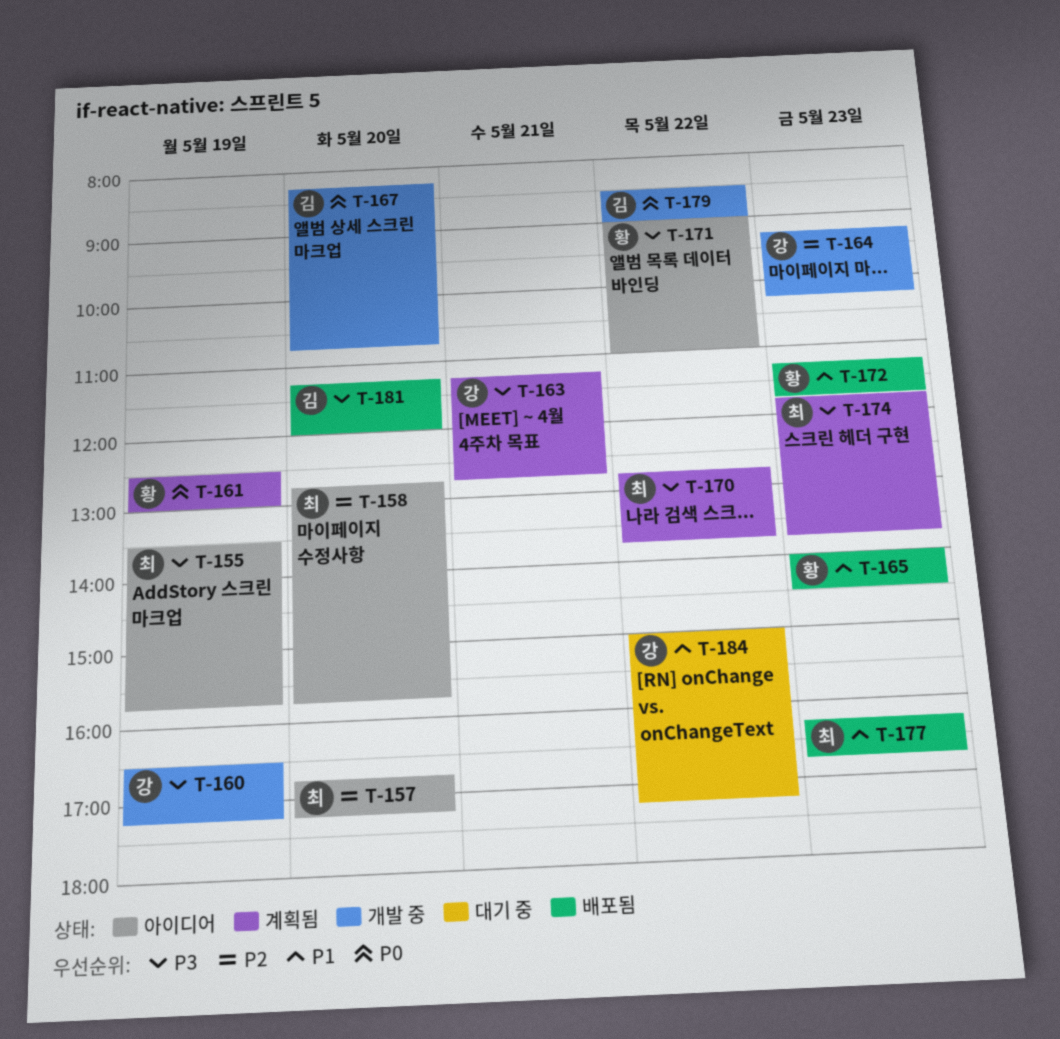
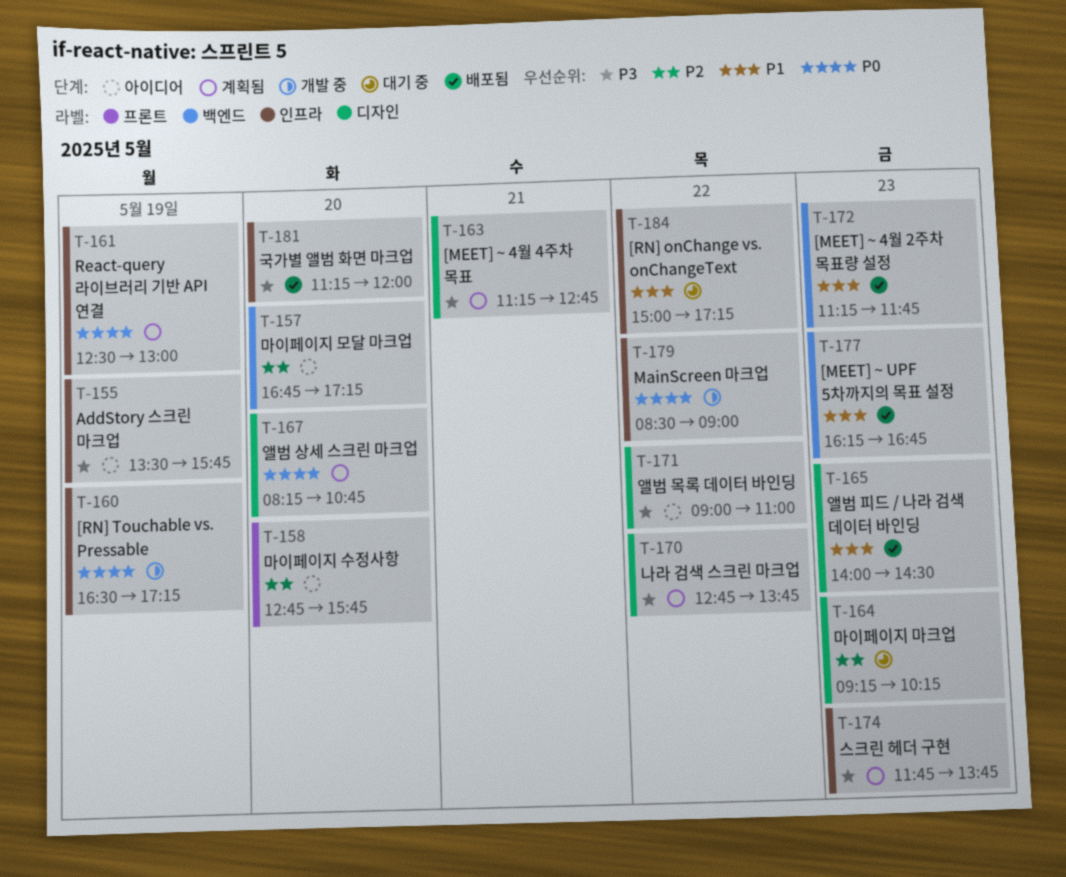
T-160, priority: P3 -> P0
T-164, status: 개발 중 -> 대기 중
T-167, status: 개발 중 -> 계획됨

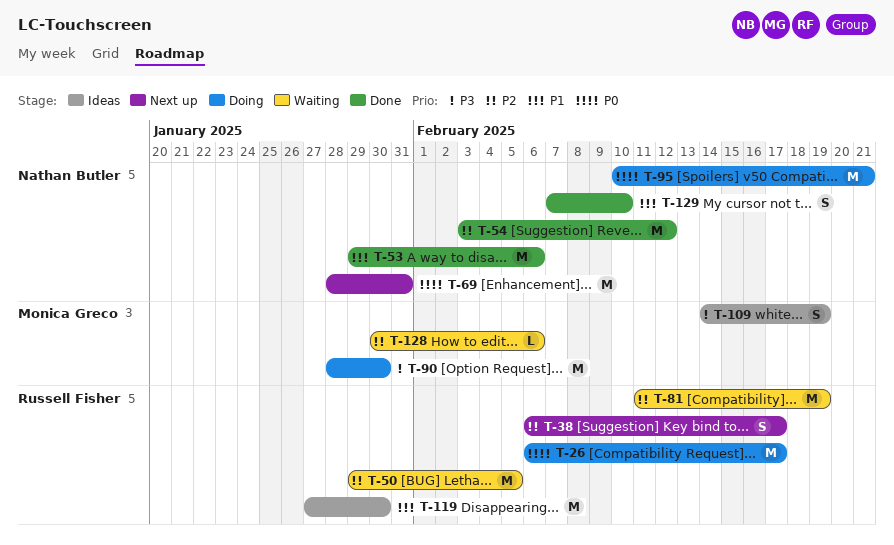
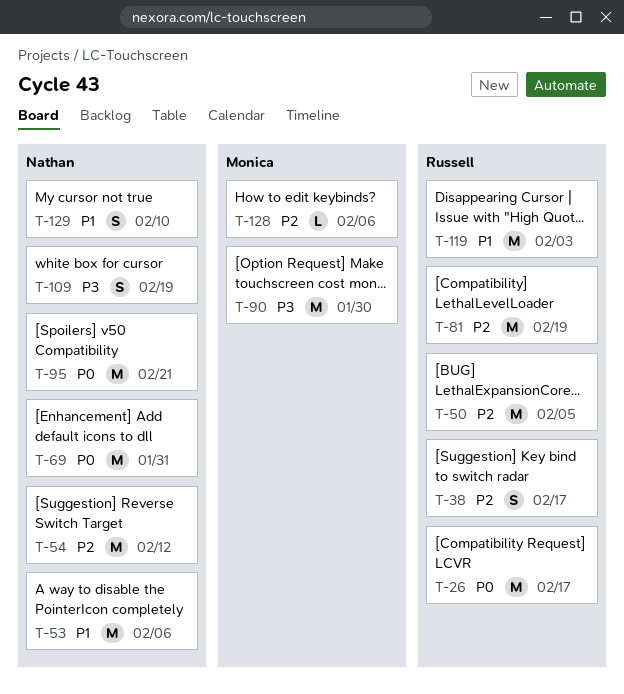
T-109, owner: Monica Greco -> Nathan Butler
T-119, due: Jan 30 -> Feb 3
____________________
PROBLEM :: In the records, locate each line holding the string "status" and copy it.

RESPONSE TO THE EXERCISE ::
T-164, status: 개발 중 -> 대기 중
T-167, status: 개발 중 -> 계획됨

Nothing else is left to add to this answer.